We will make the decision on rejecting/failing to reject based on the p-value from the Welch test. If the p-value is above the significance level (here we assume a 95% significance level, as that is common practice. Without lecturing completely on statistics, we want to compare the p-value to our set alpha level which is assumed to be 0.05 for a 95% significance. If p-value is less than 0.05 we will reject the null (difference present) or if it is greater than 0.05 we will fail to reject (no difference present)). I will begin by comparing the actual tomato fruits and then will expand out to tests for differences in other places (location, biomass, greens, total fruit).
Results:
Running the Welch t test, I found a p-value of 0.4205. This means I fail to reject the hypothesis and there is no statistically significant difference in the two groups. This means neither the BLH tomato fruits or the Nontreated tomato fruits weigh more or less, they are statistically identical.

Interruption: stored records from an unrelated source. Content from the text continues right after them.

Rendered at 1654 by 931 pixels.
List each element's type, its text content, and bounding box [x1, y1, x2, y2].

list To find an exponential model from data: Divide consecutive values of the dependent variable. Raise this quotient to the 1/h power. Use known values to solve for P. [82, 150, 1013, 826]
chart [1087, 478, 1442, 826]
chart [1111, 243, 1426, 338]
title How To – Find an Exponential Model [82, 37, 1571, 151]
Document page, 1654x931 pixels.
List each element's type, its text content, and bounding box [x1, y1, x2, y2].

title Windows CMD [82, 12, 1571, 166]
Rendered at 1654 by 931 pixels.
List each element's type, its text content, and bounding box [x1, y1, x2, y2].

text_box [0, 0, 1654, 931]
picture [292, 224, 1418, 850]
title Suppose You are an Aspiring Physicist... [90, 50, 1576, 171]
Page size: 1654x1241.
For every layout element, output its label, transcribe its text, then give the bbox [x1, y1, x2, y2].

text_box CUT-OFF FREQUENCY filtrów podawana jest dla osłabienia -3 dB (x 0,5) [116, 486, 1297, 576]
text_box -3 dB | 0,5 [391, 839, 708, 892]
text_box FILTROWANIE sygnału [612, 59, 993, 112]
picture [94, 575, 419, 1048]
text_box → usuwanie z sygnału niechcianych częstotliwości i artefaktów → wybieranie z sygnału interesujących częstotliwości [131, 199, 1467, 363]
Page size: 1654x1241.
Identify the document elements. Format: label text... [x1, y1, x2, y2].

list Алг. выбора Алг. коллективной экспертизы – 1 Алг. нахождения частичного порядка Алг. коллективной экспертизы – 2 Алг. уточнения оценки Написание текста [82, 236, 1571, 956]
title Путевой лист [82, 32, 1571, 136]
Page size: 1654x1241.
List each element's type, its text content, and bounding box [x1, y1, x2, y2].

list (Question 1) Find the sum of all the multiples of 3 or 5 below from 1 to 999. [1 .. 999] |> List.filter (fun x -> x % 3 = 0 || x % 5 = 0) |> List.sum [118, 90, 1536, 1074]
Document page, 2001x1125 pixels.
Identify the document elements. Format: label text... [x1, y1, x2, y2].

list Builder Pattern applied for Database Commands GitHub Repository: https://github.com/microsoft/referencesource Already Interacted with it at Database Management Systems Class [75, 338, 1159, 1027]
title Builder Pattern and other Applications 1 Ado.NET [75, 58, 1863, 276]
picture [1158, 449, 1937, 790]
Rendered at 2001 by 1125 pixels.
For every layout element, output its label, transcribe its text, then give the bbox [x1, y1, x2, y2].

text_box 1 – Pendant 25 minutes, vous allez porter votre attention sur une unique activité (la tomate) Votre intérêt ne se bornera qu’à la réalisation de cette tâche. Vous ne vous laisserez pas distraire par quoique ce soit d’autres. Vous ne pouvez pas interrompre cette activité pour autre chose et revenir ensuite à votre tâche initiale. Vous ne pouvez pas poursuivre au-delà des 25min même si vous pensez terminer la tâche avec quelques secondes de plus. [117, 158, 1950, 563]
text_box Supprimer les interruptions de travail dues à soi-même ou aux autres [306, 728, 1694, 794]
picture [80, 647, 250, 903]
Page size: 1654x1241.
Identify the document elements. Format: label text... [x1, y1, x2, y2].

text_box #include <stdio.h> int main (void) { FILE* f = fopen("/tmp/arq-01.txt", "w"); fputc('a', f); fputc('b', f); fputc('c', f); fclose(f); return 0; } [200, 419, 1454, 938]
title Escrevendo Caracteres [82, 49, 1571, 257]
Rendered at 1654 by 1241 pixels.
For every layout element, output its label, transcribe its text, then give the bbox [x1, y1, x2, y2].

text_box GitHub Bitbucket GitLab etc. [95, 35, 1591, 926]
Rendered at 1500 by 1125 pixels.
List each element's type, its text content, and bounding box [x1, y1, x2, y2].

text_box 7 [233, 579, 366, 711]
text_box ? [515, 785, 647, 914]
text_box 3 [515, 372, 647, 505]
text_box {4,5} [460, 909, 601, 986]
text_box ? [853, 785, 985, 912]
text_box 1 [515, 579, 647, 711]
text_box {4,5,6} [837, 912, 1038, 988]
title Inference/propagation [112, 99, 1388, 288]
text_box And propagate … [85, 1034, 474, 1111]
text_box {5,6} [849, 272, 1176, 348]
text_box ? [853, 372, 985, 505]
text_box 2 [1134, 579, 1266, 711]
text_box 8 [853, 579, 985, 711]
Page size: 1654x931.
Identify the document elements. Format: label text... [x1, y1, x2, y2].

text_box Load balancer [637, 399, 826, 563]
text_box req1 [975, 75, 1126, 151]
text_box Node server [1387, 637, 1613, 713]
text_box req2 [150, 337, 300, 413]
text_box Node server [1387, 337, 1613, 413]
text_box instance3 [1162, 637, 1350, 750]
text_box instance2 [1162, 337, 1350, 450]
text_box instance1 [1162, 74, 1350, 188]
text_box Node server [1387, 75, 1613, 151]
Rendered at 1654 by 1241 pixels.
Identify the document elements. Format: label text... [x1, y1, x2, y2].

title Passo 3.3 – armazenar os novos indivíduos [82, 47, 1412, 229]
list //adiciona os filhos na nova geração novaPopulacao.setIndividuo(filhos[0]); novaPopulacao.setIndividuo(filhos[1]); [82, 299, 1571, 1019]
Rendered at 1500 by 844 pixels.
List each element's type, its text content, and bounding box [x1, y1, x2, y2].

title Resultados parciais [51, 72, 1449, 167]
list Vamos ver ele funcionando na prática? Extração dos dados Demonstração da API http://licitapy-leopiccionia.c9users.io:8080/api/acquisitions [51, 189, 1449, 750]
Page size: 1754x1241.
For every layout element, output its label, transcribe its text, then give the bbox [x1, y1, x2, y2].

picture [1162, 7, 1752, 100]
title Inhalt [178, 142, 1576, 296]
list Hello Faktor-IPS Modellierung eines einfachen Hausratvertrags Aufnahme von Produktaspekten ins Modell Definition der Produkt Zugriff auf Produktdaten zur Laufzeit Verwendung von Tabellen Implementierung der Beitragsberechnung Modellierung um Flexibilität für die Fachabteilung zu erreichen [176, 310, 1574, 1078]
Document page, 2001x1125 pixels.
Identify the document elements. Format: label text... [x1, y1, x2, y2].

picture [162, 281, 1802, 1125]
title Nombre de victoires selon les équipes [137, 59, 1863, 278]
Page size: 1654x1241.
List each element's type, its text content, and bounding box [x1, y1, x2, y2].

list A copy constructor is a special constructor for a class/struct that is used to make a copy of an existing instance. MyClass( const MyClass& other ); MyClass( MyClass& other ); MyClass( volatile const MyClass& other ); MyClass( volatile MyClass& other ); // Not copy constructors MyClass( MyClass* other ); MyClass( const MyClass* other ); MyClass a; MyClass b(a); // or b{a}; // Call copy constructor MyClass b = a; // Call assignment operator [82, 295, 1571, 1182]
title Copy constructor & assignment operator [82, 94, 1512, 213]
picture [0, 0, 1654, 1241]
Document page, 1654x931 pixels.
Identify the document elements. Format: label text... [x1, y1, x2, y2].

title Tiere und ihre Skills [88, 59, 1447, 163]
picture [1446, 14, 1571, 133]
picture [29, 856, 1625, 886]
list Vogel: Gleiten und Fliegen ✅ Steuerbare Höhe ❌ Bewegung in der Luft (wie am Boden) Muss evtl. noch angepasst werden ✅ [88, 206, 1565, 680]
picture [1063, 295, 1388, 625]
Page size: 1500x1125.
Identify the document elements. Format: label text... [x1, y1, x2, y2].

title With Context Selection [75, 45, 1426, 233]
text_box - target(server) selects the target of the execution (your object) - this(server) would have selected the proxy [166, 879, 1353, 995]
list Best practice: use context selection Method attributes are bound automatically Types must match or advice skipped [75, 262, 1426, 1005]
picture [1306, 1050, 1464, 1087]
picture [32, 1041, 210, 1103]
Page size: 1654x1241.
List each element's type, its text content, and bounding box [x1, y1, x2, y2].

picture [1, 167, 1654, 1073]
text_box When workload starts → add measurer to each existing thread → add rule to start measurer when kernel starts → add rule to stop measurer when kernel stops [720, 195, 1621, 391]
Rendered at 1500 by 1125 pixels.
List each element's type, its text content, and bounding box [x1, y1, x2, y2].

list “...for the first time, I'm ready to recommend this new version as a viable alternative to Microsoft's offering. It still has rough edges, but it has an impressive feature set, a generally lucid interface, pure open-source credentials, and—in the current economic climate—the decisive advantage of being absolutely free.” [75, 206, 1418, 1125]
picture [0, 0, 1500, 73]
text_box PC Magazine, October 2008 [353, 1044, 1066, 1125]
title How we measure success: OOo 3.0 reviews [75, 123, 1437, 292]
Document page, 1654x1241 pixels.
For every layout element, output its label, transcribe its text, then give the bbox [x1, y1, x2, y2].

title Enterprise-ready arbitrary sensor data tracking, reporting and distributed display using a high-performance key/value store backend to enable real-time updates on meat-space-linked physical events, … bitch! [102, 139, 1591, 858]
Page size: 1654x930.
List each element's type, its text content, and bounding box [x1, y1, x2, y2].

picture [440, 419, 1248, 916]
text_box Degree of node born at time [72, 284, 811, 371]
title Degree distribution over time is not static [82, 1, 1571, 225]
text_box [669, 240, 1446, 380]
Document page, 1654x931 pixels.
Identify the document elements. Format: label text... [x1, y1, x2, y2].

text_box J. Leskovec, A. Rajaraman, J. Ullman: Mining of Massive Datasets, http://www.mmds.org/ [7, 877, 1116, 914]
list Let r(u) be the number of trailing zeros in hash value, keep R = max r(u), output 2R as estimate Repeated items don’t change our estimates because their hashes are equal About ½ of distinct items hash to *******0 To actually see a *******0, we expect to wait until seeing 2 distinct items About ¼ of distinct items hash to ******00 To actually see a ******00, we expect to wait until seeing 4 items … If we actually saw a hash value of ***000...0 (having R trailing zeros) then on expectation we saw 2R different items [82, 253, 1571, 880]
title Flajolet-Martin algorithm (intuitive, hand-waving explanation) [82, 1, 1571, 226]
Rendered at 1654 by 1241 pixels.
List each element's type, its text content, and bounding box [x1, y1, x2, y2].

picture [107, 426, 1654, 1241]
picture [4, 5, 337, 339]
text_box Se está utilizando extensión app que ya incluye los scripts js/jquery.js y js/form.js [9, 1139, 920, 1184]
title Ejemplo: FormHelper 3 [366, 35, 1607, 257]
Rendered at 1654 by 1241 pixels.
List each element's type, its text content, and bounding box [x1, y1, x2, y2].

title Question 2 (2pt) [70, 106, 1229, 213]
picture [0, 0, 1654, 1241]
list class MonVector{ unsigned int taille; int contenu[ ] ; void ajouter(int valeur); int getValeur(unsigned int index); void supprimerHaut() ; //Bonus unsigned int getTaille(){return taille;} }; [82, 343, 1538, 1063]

When I tested the North end (Box 1, Box 4) versus South end (Box 3, Box 6) tomato fruits I found a p-value of 0.04962 which means I reject the null hypothesis (even though it is very very close to the cutoff point), meaning there is a statistically significant difference present in this comparison. This means there may be a spatial component in effect here, and you can see this if you look at the deceptive stats on the boxes. However, if you try to test this further and compare North vs South treatment and control boxes, you do not pick up any statistically significant difference in individual boxes, only when you look at the North and South end together. I would call this a relative weak difference.
Of all the other tests I mentioned above (biomass, greens, total fruit) I fail to reject all of these for any statistically significant difference in the groups (p-value of .6083,.4093,.4941 respectively).